Büroplätze im ehemaligen Weinkeller
Legende: Heute wird im ehemaligen Weinkeller gearbeitet. SRF / Christian Masina

Die Gänge im Untergrund sind zum Teil eng. Sie führen durch den zusammenhängenden Unterbau des Stiftsbezirks. Auch zu einer ganz besonderen Türe.

Diese Türe wurde letztmals im Jahr 2017 geöffnet.
Autor: Silvio Frigg Leiter Zentrale Dienste der Stiftsbibliothek

Diese eine Türe ist besonders stark gesichert. Sie wurde letztmals im Jahr 2017 geöffnet. Es ist die Verbindungstüre zwischen den Kellerräumen, die heute dem katholischen Konfessionsteil St. Gallens gehören, und jenen, die im Besitz des Kantons sind.

Enge Gänge und geheime Türe

In diesen Kellern hat es heute unter anderem eine Schreinerei. Über den Kellern, die dem Kanton gehören, befinden sich der Kantonsratssaal, Büros der Verwaltung und Regierung und das Gefängnis der Kantonspolizei St. Gallen. Früher waren hier die Schlafsäle der Mönche.

Im Kellerteil, der dem katholischen Konfessionsteil St. Gallens gehört, ist heute das Stiftsarchiv.

Archiv im Untergrund.
Legende: Im Stiftsarchiv werden Dokumente des ehemaligen Benediktinerklosters aufbewahrt.

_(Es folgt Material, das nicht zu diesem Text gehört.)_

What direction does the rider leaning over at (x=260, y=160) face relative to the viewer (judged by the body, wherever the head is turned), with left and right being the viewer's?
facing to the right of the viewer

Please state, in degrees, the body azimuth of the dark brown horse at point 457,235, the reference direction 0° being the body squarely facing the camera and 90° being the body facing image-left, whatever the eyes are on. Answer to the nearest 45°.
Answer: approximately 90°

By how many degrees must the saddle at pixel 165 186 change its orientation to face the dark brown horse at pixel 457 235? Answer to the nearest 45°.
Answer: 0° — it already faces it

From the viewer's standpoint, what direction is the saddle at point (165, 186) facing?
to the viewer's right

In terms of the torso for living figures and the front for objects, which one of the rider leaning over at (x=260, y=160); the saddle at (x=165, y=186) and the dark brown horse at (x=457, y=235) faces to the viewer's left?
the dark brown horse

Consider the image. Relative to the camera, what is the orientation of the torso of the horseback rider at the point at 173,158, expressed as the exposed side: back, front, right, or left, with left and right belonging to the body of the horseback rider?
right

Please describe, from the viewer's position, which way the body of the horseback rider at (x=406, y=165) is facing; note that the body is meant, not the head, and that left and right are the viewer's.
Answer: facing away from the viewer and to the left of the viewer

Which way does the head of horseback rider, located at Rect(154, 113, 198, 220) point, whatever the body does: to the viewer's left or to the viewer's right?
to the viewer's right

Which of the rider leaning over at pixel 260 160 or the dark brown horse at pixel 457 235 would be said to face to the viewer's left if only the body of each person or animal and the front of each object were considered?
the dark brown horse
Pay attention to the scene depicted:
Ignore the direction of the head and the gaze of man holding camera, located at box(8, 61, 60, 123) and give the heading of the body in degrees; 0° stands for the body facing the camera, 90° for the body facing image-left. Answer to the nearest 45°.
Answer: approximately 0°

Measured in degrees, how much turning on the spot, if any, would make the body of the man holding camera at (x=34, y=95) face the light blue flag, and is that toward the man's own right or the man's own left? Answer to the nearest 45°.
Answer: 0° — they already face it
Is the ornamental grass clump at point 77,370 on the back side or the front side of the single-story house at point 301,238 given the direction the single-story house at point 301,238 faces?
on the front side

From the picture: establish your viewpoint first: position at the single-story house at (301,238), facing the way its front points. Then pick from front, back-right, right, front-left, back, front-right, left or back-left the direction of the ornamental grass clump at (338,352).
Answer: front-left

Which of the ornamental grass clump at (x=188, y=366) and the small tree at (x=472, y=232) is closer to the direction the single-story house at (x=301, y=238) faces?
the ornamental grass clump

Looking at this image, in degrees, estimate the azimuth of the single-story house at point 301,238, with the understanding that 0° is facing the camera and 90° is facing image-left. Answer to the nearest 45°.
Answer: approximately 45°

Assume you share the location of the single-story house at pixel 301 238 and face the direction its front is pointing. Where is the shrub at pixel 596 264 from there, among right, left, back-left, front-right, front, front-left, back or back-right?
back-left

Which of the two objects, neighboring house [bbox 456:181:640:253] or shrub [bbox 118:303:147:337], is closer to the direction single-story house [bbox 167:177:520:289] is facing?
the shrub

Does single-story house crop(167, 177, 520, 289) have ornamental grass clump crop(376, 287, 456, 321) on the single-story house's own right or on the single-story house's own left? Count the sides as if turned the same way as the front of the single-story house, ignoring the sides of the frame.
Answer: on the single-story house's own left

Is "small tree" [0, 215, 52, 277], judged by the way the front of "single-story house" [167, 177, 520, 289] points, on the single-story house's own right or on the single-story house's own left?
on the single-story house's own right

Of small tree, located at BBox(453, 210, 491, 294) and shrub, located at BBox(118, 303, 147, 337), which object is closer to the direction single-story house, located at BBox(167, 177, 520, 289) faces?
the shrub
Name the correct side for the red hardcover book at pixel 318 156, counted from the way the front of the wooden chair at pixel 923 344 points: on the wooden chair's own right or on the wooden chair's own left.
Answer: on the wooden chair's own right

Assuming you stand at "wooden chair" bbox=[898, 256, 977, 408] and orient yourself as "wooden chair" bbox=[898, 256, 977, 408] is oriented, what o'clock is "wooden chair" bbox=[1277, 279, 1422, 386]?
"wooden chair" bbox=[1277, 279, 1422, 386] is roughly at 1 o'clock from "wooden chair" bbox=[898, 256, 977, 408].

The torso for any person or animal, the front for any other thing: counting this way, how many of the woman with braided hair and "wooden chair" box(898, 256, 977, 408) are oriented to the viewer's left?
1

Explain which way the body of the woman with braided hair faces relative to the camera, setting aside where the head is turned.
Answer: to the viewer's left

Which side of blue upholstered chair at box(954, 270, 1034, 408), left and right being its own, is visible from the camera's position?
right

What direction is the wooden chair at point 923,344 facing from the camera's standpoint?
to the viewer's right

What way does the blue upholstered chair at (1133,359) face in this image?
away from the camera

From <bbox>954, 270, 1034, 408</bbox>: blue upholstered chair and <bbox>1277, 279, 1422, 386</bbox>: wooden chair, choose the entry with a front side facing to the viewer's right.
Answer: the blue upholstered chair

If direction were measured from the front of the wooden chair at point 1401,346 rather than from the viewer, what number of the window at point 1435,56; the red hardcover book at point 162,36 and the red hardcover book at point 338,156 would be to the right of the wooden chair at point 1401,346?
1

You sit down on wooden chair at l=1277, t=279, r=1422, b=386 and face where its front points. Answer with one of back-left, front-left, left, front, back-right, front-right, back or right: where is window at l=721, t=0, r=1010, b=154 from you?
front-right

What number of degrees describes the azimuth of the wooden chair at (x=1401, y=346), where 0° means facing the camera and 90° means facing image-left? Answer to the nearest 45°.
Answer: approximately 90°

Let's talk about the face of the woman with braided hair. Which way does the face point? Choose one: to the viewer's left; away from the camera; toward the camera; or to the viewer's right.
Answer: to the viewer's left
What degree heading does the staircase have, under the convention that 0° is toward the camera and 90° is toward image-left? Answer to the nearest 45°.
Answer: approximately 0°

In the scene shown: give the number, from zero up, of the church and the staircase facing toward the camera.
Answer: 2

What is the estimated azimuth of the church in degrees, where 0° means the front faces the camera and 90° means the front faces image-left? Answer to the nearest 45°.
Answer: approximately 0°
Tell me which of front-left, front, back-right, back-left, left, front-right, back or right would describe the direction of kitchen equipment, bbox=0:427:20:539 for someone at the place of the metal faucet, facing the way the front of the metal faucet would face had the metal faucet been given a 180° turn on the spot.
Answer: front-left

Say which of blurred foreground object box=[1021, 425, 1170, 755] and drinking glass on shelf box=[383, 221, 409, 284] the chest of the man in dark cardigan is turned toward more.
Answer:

SRF / Christian Masina

Die Kellerräume sind sicher. Deshalb wird hier auch viel archiviert. Im Stiftsarchiv werden die Dokumente der Fürstabtei von etwa 720 bis zur Auflösung des Klosters im Jahr 1805 aufbewahrt.

Die Kathedrale und eine Miniaturplastik des Stiftsbezirks im Vordergrund
Legende: Im Hintergrund die St. Galler Kathedrale. Im Vordergrund eine Plastik, die den Stiftsbezirk in Miniaturform zeigt. Keystone / Christian Masina

Die Räume sind seit der Sanierung trocken und geruchsfrei. Nebst Archivräumen gibt es zudem viele Technikräume, um den riesigen Untergrund und die vielen darüberliegenden Gebäude zu versorgen.